Tanya took both his hands in hers. "I don't know," she said, "but I want to try."

*

Dimka had a big office in the Kremlin now. There was a large desk with two phones, a small conference table, and a couple of couches in front of a fireplace. On the wall was a full-size print of a famous Soviet painting, The Mobilization Against Yudenich at the Putilov Machine Factory.

His guest was Frederik Biro, a Hungarian government minister with progressive ideas. He was two or three years older than Dimka, but he looked scared as he sat on the couch and asked Dimka's secretary for a glass of water. "Am I here to be reprimanded?" he said with a forced smile.

"Why do you ask that?"

"I'm one of a group of men who think Hungarian Communism has become stuck in a rut. That's no secret."

"I have no intention of reprimanding you for that or anything else."

"I'm to be praised, then?"

"Not that either. I assume you and your friends will form the new Hungarian regime as soon as Janos Kadar dies or resigns, and I wish you luck, but I didn't ask you here to tell you that."

Biro put down his water without tasting it. "Now I'm really scared."

"Let me put you out of your misery. Gorbachev's priority is to improve the Soviet economy by reducing military expenditure and producing more consumer goods."

"A fine plan," Biro said in a wary tone. "Many people would like to do the same in Hungary."

"Our only problem is that it isn't working. Or, to be exact, it isn't working fast enough, which comes to the same thing. The Soviet Union is bust, bankrupt, broke. The falling price of oil is the cause of the immediate crisis, but the long-term problem is the crippling underperformance of the planned economy. And it's too severe to be cured by canceling orders for missiles and making more blue jeans."

"What is the answer?"

"We're going to stop subsidizing you."

"Hungary?"

"All the East European states. You've never paid for your standard of living. We finance it, by selling you oil and other raw materials below market prices, and buying your crappy manufactures that no one else wants."

"It's true, of course," Biro acknowledged. "But that's the only way to keep the population quiet and the Communist Party in power. If their standard of living falls, it won't be long before they start asking why they have to be Communists."

"I know."

"Then what are we supposed to do?"

Dimka shrugged deliberately. "That's not my problem, it's yours."

"It's our problem?" Biro said incredulously. "What the fuck are you talking about?"

"It means you have to find the solution."

"And what if the Kremlin doesn't like the solution we find?"

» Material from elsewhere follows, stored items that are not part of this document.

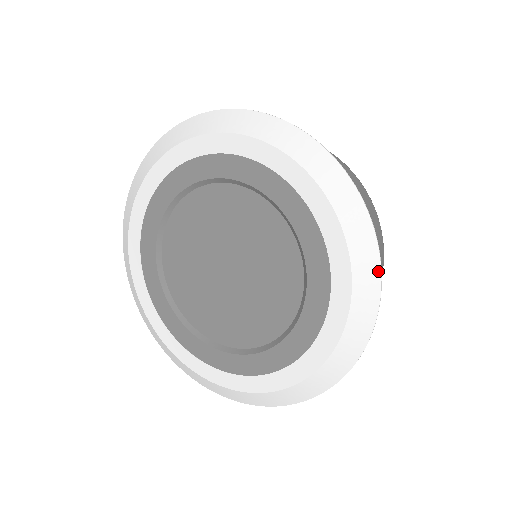
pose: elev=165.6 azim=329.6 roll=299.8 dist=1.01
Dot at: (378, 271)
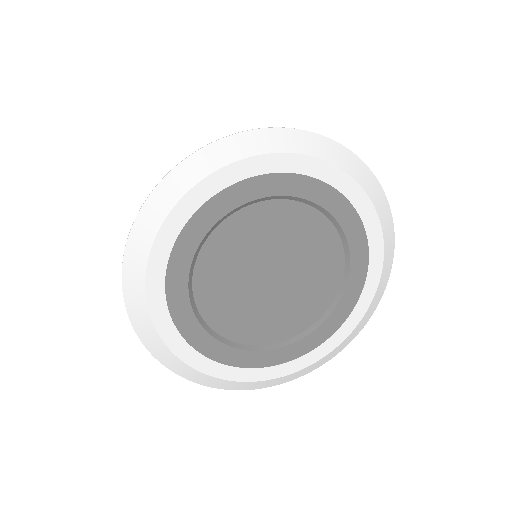
Dot at: (380, 299)
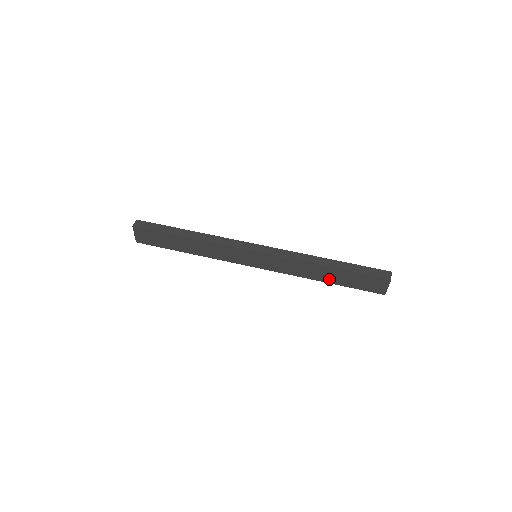
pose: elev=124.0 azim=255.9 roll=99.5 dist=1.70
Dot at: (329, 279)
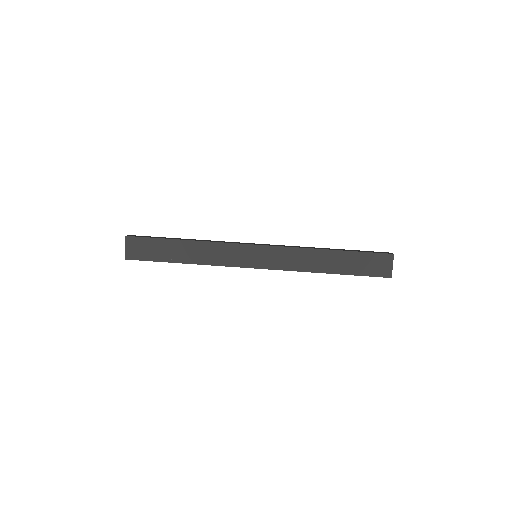
Dot at: (333, 268)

"It doesn't matter," Dimka said. "You're on your own now."

Biro was scornful. "Are you telling me that forty years of Soviet domination of Eastern Europe is coming to an end, and we are going to be independent countries?"

"Exactly."

Biro looked at Dimka long and hard. Then he said: "I don't believe you."

*

Tanya and Vasili went to the hospital to visit Tanya's aunt Zoya, the physicist. Zoya was seventy-four and had breast cancer. As the wife of a general, she had a private room. Visitors were allowed in two at a time, so Tanya and Vasili waited outside with other family members.